Posted: Monday, October 03, 2005

Withdrawing aspirin significantly increases the risk of stroke, according to the results of a case-control study. "Aspirin, or acetylsalicylic acid, is widely used to prevent ischemic vascular disease," write Alexandre Balzano Maulaz, MD, from Centre Hospitalier Universitaire Vaudois in Lausanne, Switzerland, and colleagues. "Clinical and experimental data suggest that a rebound effect occurs four or fewer weeks after interruption of aspirin therapy."

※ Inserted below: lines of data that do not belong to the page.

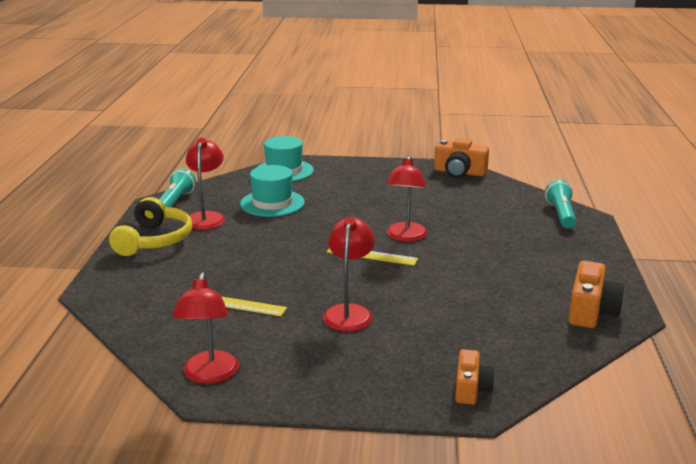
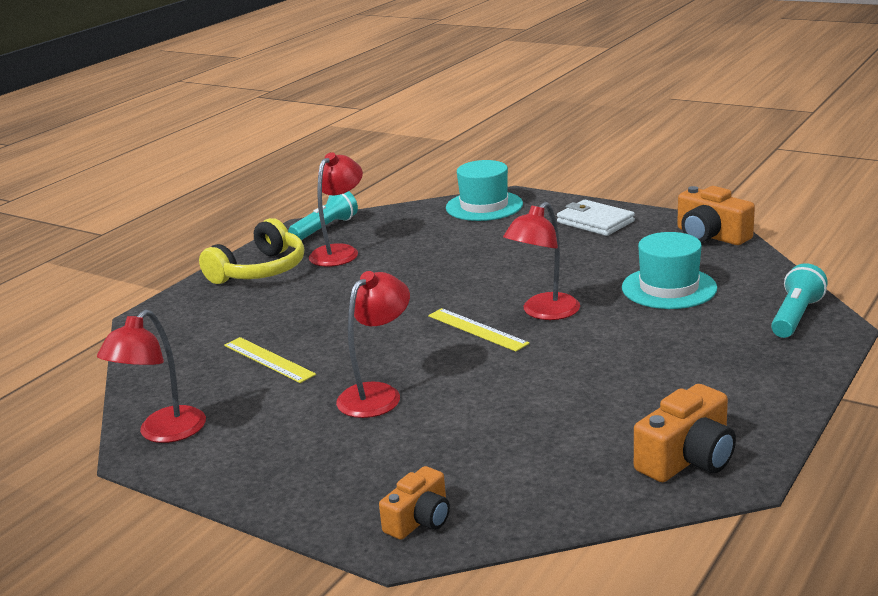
camera: 30 degrees right, 0 degrees up
turquoise hat [240,165,305,217] -> turquoise hat moved to [622,232,717,309]
none -> white wallet [557,200,635,236]

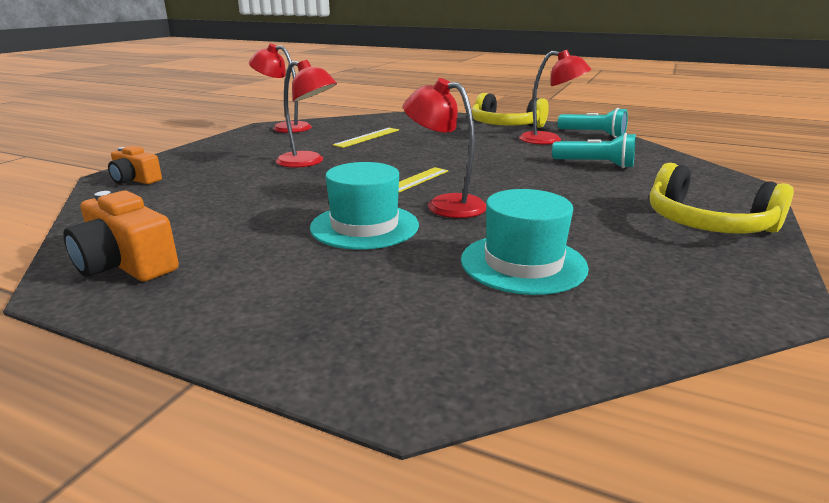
camera: 80 degrees right, 0 degrees up
turquoise hat [446,160,523,221] -> turquoise hat moved to [310,162,419,250]
white wallet [557,200,635,236] -> yellow headphones [650,163,794,234]
orange camera [677,186,755,245] -> none
turquoise flashlight [771,263,828,338] -> turquoise flashlight moved to [552,133,636,168]

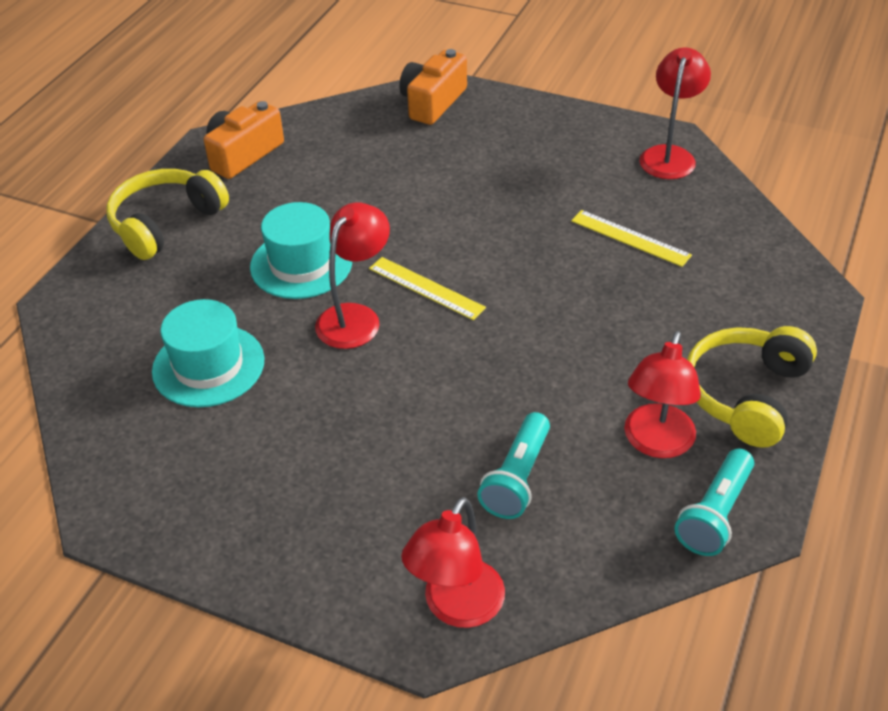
camera: 90 degrees right, 20 degrees up
orange camera [108,146,162,184] -> orange camera [399,49,467,125], size x1.52
red lamp [276,60,337,168] -> red lamp moved to [401,497,505,628]
yellow headphones [650,163,794,234] -> yellow headphones moved to [106,169,229,260]

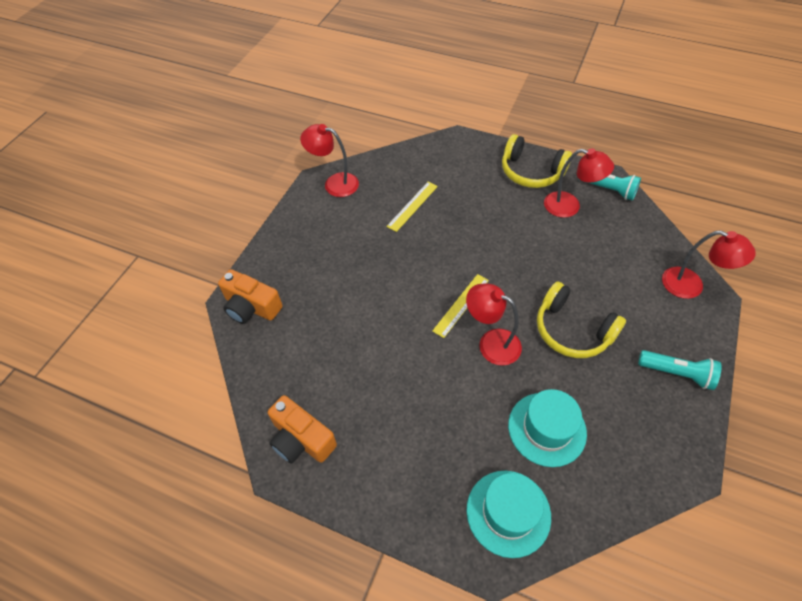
camera: 90 degrees left, 10 degrees up
yellow headphones [106,169,229,260] -> yellow headphones moved to [537,281,626,358]
turquoise hat [250,202,352,299] -> turquoise hat moved to [466,471,551,558]
turquoise flashlight [477,412,550,519] -> turquoise flashlight moved to [638,350,722,390]

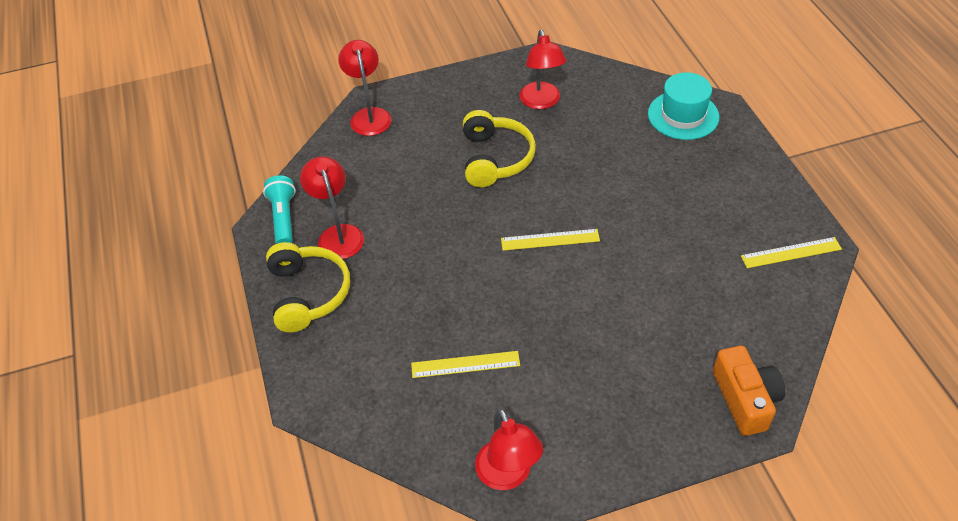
camera: 130 degrees left, 5 degrees down
orange camera [268,395,337,464] -> yellow ruler [741,237,842,268]
red lamp [466,284,522,366] -> red lamp moved to [519,30,567,109]
turquoise hat [508,389,587,467] -> none
turquoise flashlight [638,350,722,390] -> none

Cases consisted of 309 patients with ischemic stroke (IS) or transient ischemic attack (TIA) undergoing long-term aspirin treatment before their index event, and 309 control subjects who had not had an IS in the previous six months were matched for age, sex, and antiplatelet therapy. The investigators compared the frequency of aspirin therapy discontinuation during the four weeks before a cerebral ischemic event in patients and during the four weeks before interview in control subjects.

Both groups had a similar frequency of risk factors, except for coronary heart disease (CHD), which was more prevalent in IS or TIA patients (36% vs 18%; P < .001). Thirteen IS or TIA patients and four control subjects had discontinued aspirin. After adjustment in a multivariable model, aspirin interruption yielded an odds ratio for IS or TIA of 3.4 (95% confidence interval, 1.08 - 10.63; P < .005).

"These results highlight the importance of aspirin therapy compliance and give an estimate of the risk associated with the discontinuation of aspirin therapy in patients at risk for IS, particularly those with coronary heart disease," the authors write.

Study limitations include those inherent to a case-control design, risk of a selection bias toward control subjects with higher health awareness, possible underestimation of the frequency of aspirin therapy discontinuation or of the delay between treatment cessation and cerebral infarct, inability to exclude the possibility that aspirin dosage may be important in the development of the rebound phenomenon, and differing indications for taking aspirin in the two groups.

"The discontinuation of aspirin therapy could increase the risk of IS in patients with multiple cardiovascular risk factors, mainly in those with CHD, and we should be aware of the indications, adverse effects, and potential complications of stopping aspirin use," the authors conclude. "Preoperative withholding of antiplatelet drug therapy in patients with ischemic heart disease may not always be the best solution and requires further study."